■ YOUR GOAL:
Write each entry again exactly as shown, but without the images it holds.

■ Edit difference data:
--- --- ---
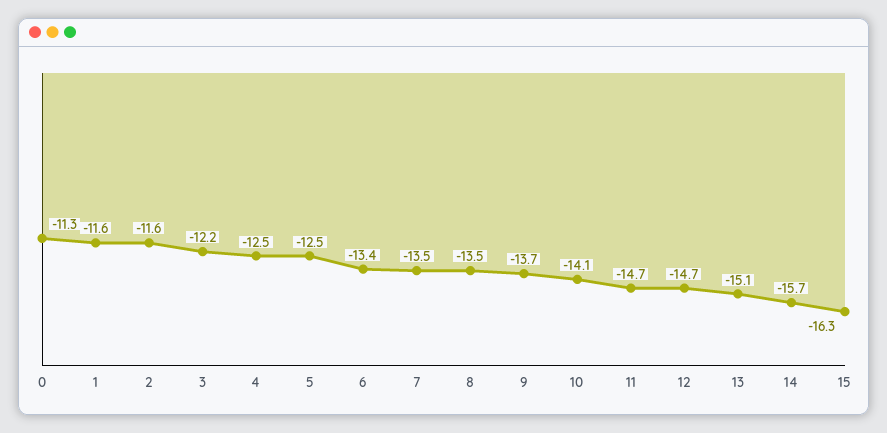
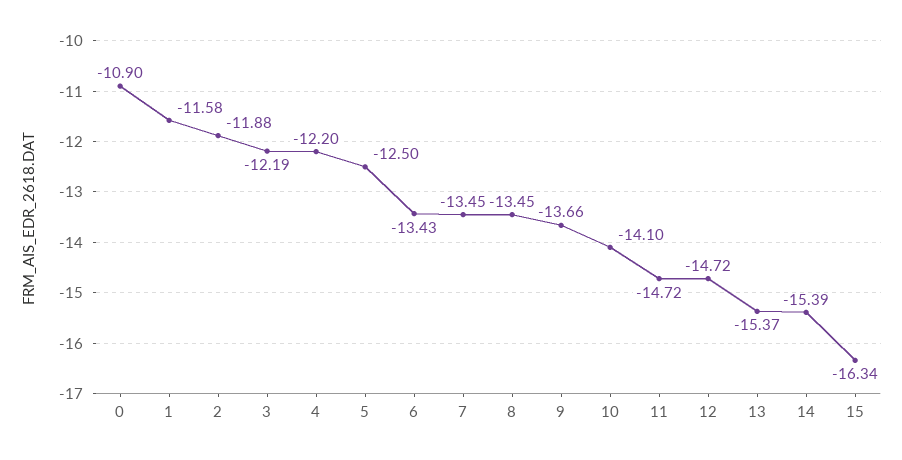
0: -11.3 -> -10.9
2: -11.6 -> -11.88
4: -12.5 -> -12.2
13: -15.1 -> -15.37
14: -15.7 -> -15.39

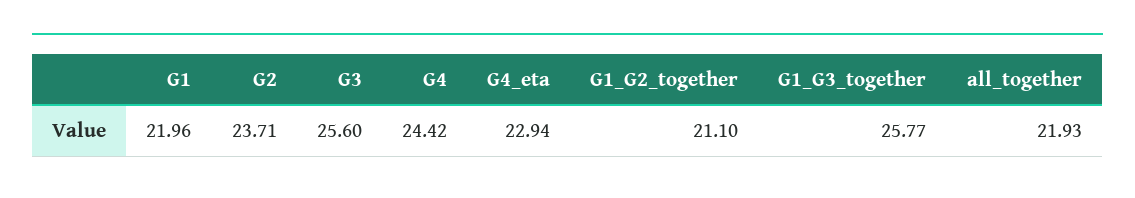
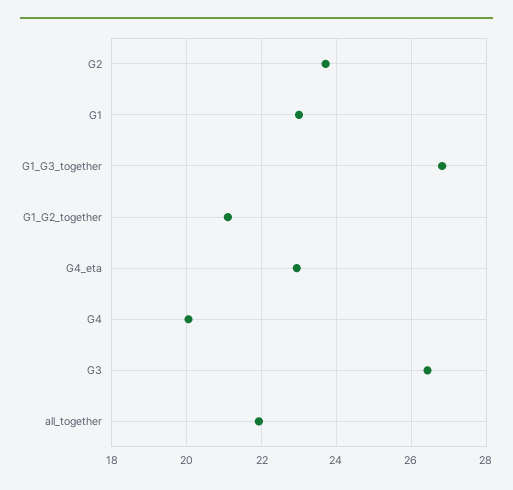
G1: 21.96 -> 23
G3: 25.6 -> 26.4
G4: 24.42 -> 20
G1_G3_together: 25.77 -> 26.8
--- --- ---
■ WRITTEN ANSWER:
0: -11.3 -> -10.9
2: -11.6 -> -11.88
4: -12.5 -> -12.2
13: -15.1 -> -15.37
14: -15.7 -> -15.39

G1: 21.96 -> 23
G3: 25.6 -> 26.4
G4: 24.42 -> 20
G1_G3_together: 25.77 -> 26.8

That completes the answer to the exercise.